A biker drives through a street without ever stopping, and goes through a stoplight at the end of every block.
Upon arrival, each stoplight has probabilities $\mathbb{P}(green) = \mathbb{P}(red) = 0.45$ and $\mathbb{P}(yellow) = 0.10$.
We wish to know the expected amount of stoplights that the driver must go through in order to see all three colors.
Here's how far I've gotten:
The number of stoplights until each color has been seen at least once is $N = 1 + N_{1} + N_{2}$, where $1$ is the number of stoplights until any color is seen (any color works because we haven't seen anything yet), $N_{1}$ is the number of stoplights until any of the remaining two unseen colors is seen, and $N_{2}$ is the number of stoplights passed until the last unseen color is finally seen.
The answer to the problem will be: $$\mathbb{E}[N] = \mathbb{E}[1 + N_{1} + N_{2}] = \mathbb{E}[1] + \mathbb{E}[N_{1}] + \mathbb{E}[N_{2}] = 1 + \mathbb{E}[N_{1}] + \mathbb{E}[N_{2}]$$
I know that $N_{1}$ will be a geometric process:
If the first stoplight is green, $N_{1} \sim G(\mathbb{P}(red\space or\space yellow)) = G(0.55)$.
If the first stoplight is red, $N_{1} \sim G(\mathbb{P}(green\space or\space yellow)) = G(0.55)$.
If it is yellow, then $N_{1} \sim G(\mathbb{P}(red\space or\space green)) = G(0.9)$.
So $N_{1} \sim G(0.55)$ with $\mathbb{P}(green\space or\space red) = 0.9$ and $N_{1} \sim G(0.9)$ with $\mathbb{P}(yellow) = 0.1$.
Treating it as a mixture, we get $$\begin{align}\mathbb{E}[N_{1}] &= \mathbb{E}[G(0.55)\mathbb{I}\{green\space or\space red\} + G(0.9)\mathbb{I}\{yellow\}] \\&= \mathbb{E}[G(0.55)]\mathbb{P}(green\space or\space red) + \mathbb{E}[G(0.9)]\mathbb{P}(yellow) \\&= \frac{1}{0.55}0.9 + \frac{1}{0.9}0.1 = 1.74 \end{align}$$
We still need $\mathbb{E}[N_{2}]$, but I'm not sure about how I'm supposed to handle that.
I know that $N_{2}$ ends up being a geometric process.
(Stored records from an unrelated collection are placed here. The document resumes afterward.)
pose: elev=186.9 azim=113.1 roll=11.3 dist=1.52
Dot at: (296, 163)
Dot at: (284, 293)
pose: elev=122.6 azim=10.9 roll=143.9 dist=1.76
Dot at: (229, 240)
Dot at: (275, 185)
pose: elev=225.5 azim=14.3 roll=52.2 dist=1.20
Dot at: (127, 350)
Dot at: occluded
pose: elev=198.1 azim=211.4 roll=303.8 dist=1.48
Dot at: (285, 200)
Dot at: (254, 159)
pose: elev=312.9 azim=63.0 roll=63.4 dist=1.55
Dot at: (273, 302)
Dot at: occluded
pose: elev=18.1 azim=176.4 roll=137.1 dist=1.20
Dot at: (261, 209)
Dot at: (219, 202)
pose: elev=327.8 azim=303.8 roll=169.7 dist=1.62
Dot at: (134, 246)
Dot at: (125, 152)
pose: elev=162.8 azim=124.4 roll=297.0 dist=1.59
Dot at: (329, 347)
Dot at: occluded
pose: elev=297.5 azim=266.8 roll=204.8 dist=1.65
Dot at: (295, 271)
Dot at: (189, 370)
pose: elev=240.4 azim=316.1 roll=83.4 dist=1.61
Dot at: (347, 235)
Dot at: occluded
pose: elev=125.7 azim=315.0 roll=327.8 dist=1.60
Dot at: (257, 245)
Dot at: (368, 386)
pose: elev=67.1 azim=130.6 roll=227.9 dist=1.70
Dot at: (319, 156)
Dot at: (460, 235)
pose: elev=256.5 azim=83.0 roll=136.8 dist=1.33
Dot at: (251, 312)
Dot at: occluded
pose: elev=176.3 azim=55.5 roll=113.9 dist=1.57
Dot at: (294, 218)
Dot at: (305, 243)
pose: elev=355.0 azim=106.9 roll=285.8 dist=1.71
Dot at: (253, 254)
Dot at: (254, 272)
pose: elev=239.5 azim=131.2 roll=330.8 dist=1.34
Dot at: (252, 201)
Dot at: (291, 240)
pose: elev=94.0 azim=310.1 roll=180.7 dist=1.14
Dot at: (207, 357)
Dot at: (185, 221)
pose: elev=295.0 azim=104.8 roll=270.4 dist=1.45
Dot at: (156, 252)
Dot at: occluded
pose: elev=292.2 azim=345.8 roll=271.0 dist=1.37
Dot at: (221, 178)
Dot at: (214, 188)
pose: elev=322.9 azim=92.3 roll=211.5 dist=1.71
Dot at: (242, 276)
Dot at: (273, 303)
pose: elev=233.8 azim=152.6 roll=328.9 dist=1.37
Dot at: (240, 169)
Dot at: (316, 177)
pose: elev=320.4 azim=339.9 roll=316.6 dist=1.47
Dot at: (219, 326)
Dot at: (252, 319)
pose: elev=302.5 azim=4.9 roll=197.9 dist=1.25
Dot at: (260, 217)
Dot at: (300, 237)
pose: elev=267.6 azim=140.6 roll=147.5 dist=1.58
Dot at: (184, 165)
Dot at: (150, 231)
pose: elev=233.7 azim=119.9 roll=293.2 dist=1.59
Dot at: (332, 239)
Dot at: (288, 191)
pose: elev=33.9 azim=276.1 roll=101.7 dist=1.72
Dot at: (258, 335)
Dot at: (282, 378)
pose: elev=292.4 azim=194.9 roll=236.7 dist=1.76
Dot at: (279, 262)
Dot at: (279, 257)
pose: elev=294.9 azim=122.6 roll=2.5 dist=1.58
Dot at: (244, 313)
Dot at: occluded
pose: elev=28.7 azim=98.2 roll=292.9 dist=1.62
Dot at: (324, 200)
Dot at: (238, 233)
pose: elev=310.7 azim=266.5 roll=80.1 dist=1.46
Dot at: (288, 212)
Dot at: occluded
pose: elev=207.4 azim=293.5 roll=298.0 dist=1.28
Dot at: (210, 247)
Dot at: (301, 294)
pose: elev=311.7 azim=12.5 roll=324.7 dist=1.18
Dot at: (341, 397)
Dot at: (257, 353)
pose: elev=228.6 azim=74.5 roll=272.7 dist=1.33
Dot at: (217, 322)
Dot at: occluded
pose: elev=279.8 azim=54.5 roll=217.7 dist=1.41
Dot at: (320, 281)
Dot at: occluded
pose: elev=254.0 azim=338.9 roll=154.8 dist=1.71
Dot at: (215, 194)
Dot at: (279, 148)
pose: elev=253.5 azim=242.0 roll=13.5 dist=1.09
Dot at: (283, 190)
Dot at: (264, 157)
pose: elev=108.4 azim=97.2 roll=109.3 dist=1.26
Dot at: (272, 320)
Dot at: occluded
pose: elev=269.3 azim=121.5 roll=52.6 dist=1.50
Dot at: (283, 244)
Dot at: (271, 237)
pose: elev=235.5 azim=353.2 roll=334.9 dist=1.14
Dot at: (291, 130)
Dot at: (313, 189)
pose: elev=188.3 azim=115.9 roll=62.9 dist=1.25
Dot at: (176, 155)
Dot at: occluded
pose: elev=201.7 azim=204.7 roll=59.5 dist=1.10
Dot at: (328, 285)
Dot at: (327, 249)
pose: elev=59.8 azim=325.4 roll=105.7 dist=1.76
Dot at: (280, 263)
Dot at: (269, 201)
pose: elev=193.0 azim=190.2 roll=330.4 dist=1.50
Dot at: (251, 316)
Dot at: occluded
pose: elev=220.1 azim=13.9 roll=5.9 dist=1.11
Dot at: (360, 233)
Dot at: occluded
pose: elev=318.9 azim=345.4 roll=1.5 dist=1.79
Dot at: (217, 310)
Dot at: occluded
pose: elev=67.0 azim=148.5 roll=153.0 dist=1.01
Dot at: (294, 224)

For example, if the first light was red and the second (distinct) light was green, then $N_{2} \sim G(yellow) = G(0.1)$.
In the notes I have, if the first light was red, the probability of $N_{1}$ ending with a green light is "$\frac{0.45}{0.55}$". I'm not sure where that comes from. Wouldn't it be simply $\mathbb{P}(green) = 0.45$? Similarly, if the first light was red, the notes I have say that the probability of $N_{1}$ ending with a yellow light is "$\frac{0.1}{0.55}$". Once again I'm not sure where that comes from.
In my notes (and I'm not sure if this is correct or there may be an error in the numbers), it says that $N_{2}$ is $G(0.45)$ with probability $0.26$, and $G(0.1)$ with probability $0.45 \frac{0.45}{0.55} + 0.45 \frac{0.45}{0.55} = 0.74$.
Thus, $\mathbb{E}[N_{2}] = 0.26 \frac{1}{0.45} + 0.74\frac{1}{0.1} = 7.98$ and so the expected number of stoplights is aproximately $11$.
What is the reasoning for obtaining these values and expressions and finally getting $\mathbb{E}[N_{2}]$?
Thanks.
This is the number where the probability of 'not' getting all three colors drops below $0.5$.
There are three outcomes for this:
1) A mix of R and G
2) A mix of R and Y
3) A mix of G and Y
Avoid counting all one color twice.
1) $2^7\cdot .45^7 = .4782969$ .......which dips below $0.5$ so let's further evaluate $7$ lights.
2) and 3)
$.1^7 = .0000001$
$2\cdot 7\cdot .45\cdot .1^6 = .0000063$
$2\cdot 21\cdot .45^2\cdot .1^5 = .00008505$
$2\cdot 35\cdot .45^3\cdot .1^4 = .00063788$
$2\cdot 35\cdot .45^4\cdot .1^3 = .00287044$
$2\cdot 21\cdot .45^5\cdot .1^2 = .00775018$
$2\cdot 7\cdot .45^6\cdot .1 = .01162527$
1) + 2) + 3) $= .50127$......which is only slightly too big
Hence $8$ is the expected number to get one light of each color.